Clearing rates increased substantially following the Great Financial Crisis but have levelled off recently, with mandated products approaching full clearing #CentralClearing #TriennialSurvey #InterestRateDerivatives https://t.co/uOxQ9bn8Np pic.twitter.com/JsrEWRl8Ta
— Bank for International Settlements (@BIS_org) December 12, 2019
Volumes have been boosted by an increase in the frequency of compression cycles form 13 to 35 per month between the last two BIS triennial surveys. Runs by third-party vendors, including for multilateral compression, have increased from from five to 14 per month, while those for blended rate compression rose from eight to 21.
“Blended rate compression replaces multiple contracts with different fixed rates into a single contract with one blended rate,” added BIS. “This is particularly notable because this type of flexibility is a relative advantage of OTC markets over the automatic reduction of gross positions (via contract cancellation) possible on exchanges.”
Concentration
Concentration helps to deepen liquidity and facilitates portfolio compression, which in turn incentives even more trades to move to the core CCPs. LCH, the London Stock Exchange Group’s clearing house, is dominant in clearing interest rate derivatives according to BIS.
H1 2019 was a record half-year for total clearing volumes at #SwapClear with $660 trn notional cleared (+15% from H1 2018)
Compression volumes also continued to grow, with $327 trn compressed during H1 2019 (+20% from H1 2018) https://t.co/uDN36hztxV pic.twitter.com/6jOxBJZmm0
— LCH (@LCH_Clearing) July 9, 2019
LCH said RepoClear last month successfully cleared its first variable rate repo trade indexed on €STR, the new Euro short-term reference rate launched by the European Central Bank in October. The trade cleared on 29 November with Credit Suisse among the first participants to clear the new rate at LCH.

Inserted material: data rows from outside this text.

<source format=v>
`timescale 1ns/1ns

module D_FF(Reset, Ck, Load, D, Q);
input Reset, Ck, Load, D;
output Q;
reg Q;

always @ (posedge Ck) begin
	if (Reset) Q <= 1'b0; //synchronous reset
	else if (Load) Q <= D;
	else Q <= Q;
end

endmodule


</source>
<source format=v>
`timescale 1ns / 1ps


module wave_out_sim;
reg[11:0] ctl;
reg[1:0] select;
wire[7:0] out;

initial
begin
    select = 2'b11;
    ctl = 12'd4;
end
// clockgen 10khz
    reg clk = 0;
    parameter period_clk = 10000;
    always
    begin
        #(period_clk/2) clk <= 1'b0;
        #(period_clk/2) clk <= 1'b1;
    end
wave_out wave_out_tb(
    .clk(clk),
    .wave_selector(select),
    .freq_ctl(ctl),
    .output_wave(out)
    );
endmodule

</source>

Dipen Mistry, a director in the global liquidity group at Credit Suisse, said in an email: “The ability to clear repo trades index to €STR is another important step in the market’s transition to new references rates”
RepoClear has successfully cleared its first Variable Rate Repo (VRR) trade indexed on the Euro short-term rate (€STR). @CreditSuisse among the first participants to clear the new rate at LCH. Demonstrates LCH’s support for global rates reform #clearing #repo #€STR pic.twitter.com/a3K6KMOvyt
— LCH (@LCH_Clearing) December 9, 2019
Fragmentation
BIS also analysed costs associated with clearing fragmentation when multiple central counterparties clear the same or similar derivatives contracts. The research analyse the cost difference for dollar swap contracts cleared at CME and LCH.

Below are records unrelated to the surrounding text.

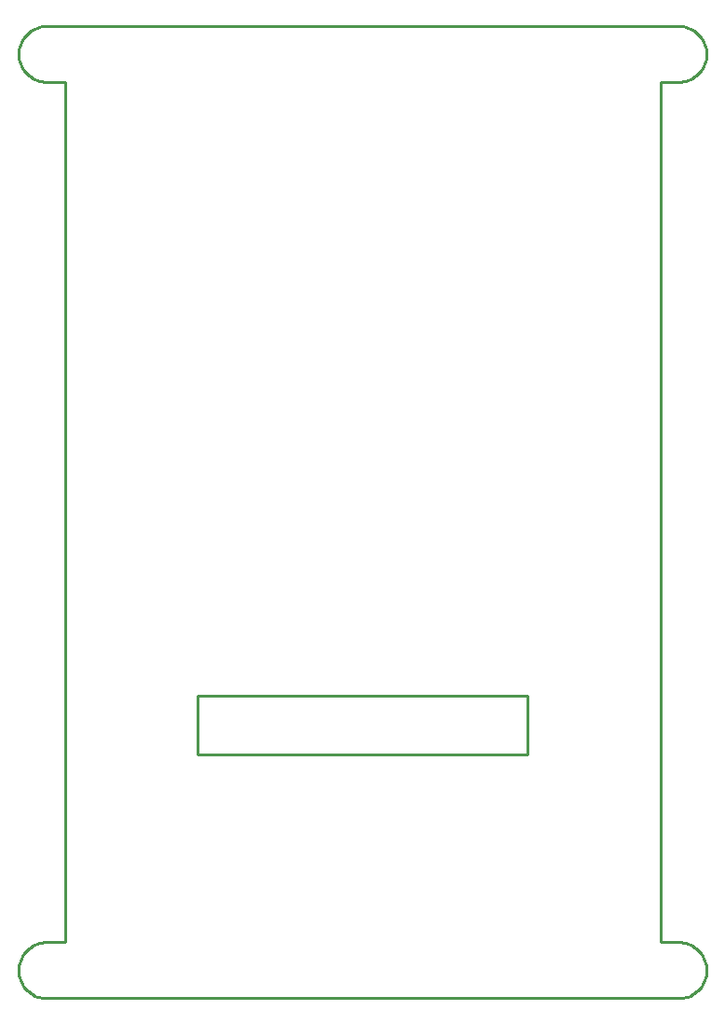
<source format=gbr>
G04 EAGLE Gerber RS-274X export*
G75*
%MOMM*%
%FSLAX34Y34*%
%LPD*%
%IN*%
%IPPOS*%
%AMOC8*
5,1,8,0,0,1.08239X$1,22.5*%
G01*
%ADD10C,0.254000*%


D10*
X-312420Y-406400D02*
X-312323Y-408614D01*
X-312034Y-410811D01*
X-311555Y-412974D01*
X-310888Y-415087D01*
X-310040Y-417135D01*
X-309017Y-419100D01*
X-307826Y-420969D01*
X-306478Y-422727D01*
X-304981Y-424361D01*
X-303347Y-425858D01*
X-301589Y-427206D01*
X-299720Y-428397D01*
X-297755Y-429420D01*
X-295707Y-430268D01*
X-293594Y-430935D01*
X-291431Y-431414D01*
X-289234Y-431703D01*
X-287020Y-431800D01*
X287020Y-431800D01*
X289234Y-431703D01*
X291431Y-431414D01*
X293594Y-430935D01*
X295707Y-430268D01*
X297755Y-429420D01*
X299720Y-428397D01*
X301589Y-427206D01*
X303347Y-425858D01*
X304981Y-424361D01*
X306478Y-422727D01*
X307826Y-420969D01*
X309017Y-419100D01*
X310040Y-417135D01*
X310888Y-415087D01*
X311555Y-412974D01*
X312034Y-410811D01*
X312323Y-408614D01*
X312420Y-406400D01*
X312323Y-404186D01*
X312034Y-401989D01*
X311555Y-399826D01*
X310888Y-397713D01*
X310040Y-395666D01*
X309017Y-393700D01*
X307826Y-391831D01*
X306478Y-390073D01*
X304981Y-388440D01*
X303347Y-386942D01*
X301589Y-385594D01*
X299720Y-384403D01*
X297755Y-383380D01*
X295707Y-382532D01*
X293594Y-381865D01*
X291431Y-381386D01*
X289234Y-381097D01*
X287020Y-381000D01*
X270510Y-381000D01*
X270510Y400050D01*
X287020Y400050D01*
X289234Y400147D01*
X291431Y400436D01*
X293594Y400915D01*
X295707Y401582D01*
X297755Y402430D01*
X299720Y403453D01*
X301589Y404644D01*
X303347Y405992D01*
X304981Y407490D01*
X306478Y409123D01*
X307826Y410881D01*
X309017Y412750D01*
X310040Y414716D01*
X310888Y416763D01*
X311555Y418876D01*
X312034Y421039D01*
X312323Y423236D01*
X312420Y425450D01*
X312323Y427664D01*
X312034Y429861D01*
X311555Y432024D01*
X310888Y434137D01*
X310040Y436185D01*
X309017Y438150D01*
X307826Y440019D01*
X306478Y441777D01*
X304981Y443411D01*
X303347Y444908D01*
X301589Y446256D01*
X299720Y447447D01*
X297755Y448470D01*
X295707Y449318D01*
X293594Y449985D01*
X291431Y450464D01*
X289234Y450753D01*
X287020Y450850D01*
X-287020Y450850D01*
X-289234Y450753D01*
X-291431Y450464D01*
X-293594Y449985D01*
X-295707Y449318D01*
X-297755Y448470D01*
X-299720Y447447D01*
X-301589Y446256D01*
X-303347Y444908D01*
X-304981Y443411D01*
X-306478Y441777D01*
X-307826Y440019D01*
X-309017Y438150D01*
X-310040Y436185D01*
X-310888Y434137D01*
X-311555Y432024D01*
X-312034Y429861D01*
X-312323Y427664D01*
X-312420Y425450D01*
X-312323Y423236D01*
X-312034Y421039D01*
X-311555Y418876D01*
X-310888Y416763D01*
X-310040Y414716D01*
X-309017Y412750D01*
X-307826Y410881D01*
X-306478Y409123D01*
X-304981Y407490D01*
X-303347Y405992D01*
X-301589Y404644D01*
X-299720Y403453D01*
X-297755Y402430D01*
X-295707Y401582D01*
X-293594Y400915D01*
X-291431Y400436D01*
X-289234Y400147D01*
X-287020Y400050D01*
X-270510Y400050D01*
X-270510Y-381000D01*
X-287020Y-381000D01*
X-289234Y-381097D01*
X-291431Y-381386D01*
X-293594Y-381865D01*
X-295707Y-382532D01*
X-297755Y-383380D01*
X-299720Y-384403D01*
X-301589Y-385594D01*
X-303347Y-386942D01*
X-304981Y-388440D01*
X-306478Y-390073D01*
X-307826Y-391831D01*
X-309017Y-393700D01*
X-310040Y-395666D01*
X-310888Y-397713D01*
X-311555Y-399826D01*
X-312034Y-401989D01*
X-312323Y-404186D01*
X-312420Y-406400D01*
X-149860Y-210820D02*
X149860Y-210820D01*
X149860Y-157480D01*
X-149860Y-157480D01*
X-149860Y-210820D01*
M02*

</source>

“We find that the average CCP basis for dollar swap contracts was around 2 basis points during our sample period,” said BIS. “This is economically significant as it translates into a daily opportunity cost of around $80 million for end users.”
The paper continued that CCP basis allows dealers to recoup increased collateral costs when clearing is fragmented.
“In those cases, dealers, who provide liquidity globally, cannot net their offsetting trades across CCPs,” said the research. “This increases their collateral costs.”
These costs are passed onto end users through the CCP basis. That is, dealers quote a higher price at a CCP where buyers prevail, and a lower price when sellers prevail.
BIS concluded: “Fragmenting clearing across multiple central counterparties is costly.”